THE EU commissioner for the environment has been asked to intervene to save the Great Blasket Island from further development and to stop works that are under way.
The historic Irish writers' island, deserted in the 1950s, has a number of unique natural habitats and rare species including several important sea bird species.
A submission by Blasket Island weaver Sue Redican to Stavros Dimas has been copied to a number of EU officials and MEPs. Ms Redican claims that the island risks being spoiled forever, a number of EU habitats directives are being ignored and public ownership issues have not been sorted in the State's part-buyout plans.
A Bord Pleanála oral hearing into a proposal by the majority landowner An Blascaod Mór Teo (BMT) to build a services building including a café, tractor store, wildlife rangers' facility and public toilet begins in Dingle next week.
The building, which will be retained by BMT, forms a key part of an agreement between the OPW and BMT for the State's purchase of the island. The development was given the go-ahead by Kerry County Council last year, but appealed by a number of parties, including Ms Redican, to An Bord Pleanála.
The State has been attempting to purchase the island from private landowners including BMT for almost 20 years. It aims to turn it into a national park and apply for Unesco World Heritage Site status; €8.5 million has been set aside for the purchase, preservation of the island and development of new piers.
This is the second attempt by BMT to build a services building. An Bord Pleanála rejected a similar proposal in 2005.
Peter Callery, director of BMT, has made it clear he is only going to sell much of BMT's share of the island if the building catering for up to 400 people a day gets the go-ahead.

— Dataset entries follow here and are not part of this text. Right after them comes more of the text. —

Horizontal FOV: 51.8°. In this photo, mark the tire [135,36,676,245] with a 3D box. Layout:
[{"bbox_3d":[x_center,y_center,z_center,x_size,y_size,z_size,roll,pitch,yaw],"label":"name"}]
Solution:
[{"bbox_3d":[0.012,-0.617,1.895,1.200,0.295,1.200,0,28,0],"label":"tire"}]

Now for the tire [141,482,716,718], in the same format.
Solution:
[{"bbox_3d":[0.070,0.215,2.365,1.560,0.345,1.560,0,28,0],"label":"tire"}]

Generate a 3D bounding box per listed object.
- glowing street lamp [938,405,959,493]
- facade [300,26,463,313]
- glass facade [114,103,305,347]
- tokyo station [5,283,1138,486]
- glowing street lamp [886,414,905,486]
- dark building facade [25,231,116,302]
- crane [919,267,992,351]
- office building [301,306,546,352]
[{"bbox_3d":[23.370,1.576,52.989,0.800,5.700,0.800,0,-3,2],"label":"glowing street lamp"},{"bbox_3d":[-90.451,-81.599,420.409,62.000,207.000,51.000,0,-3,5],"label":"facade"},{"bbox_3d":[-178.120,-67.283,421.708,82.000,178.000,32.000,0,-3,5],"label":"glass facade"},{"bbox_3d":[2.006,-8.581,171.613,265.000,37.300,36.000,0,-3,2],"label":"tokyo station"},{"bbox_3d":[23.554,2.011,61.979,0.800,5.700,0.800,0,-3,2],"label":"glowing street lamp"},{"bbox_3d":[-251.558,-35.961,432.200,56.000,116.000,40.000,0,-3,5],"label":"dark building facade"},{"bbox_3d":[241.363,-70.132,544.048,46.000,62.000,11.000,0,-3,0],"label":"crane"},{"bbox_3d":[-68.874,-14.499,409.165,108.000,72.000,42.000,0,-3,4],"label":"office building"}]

Ms Redican has written to Mr Dimas to say that the buyout plans hand over too many rights to BMT and other landowners and access issues need to be addressed.
She claims the Government is failing to protect and monitor the island's rare habitats and is in contravention of seven articles and directives.
Some works are currently under way after planning was granted in 2004, but they have caused undue interference to water courses, pathways and habitats which should have been preserved under EU legislation, according to Ms Redican.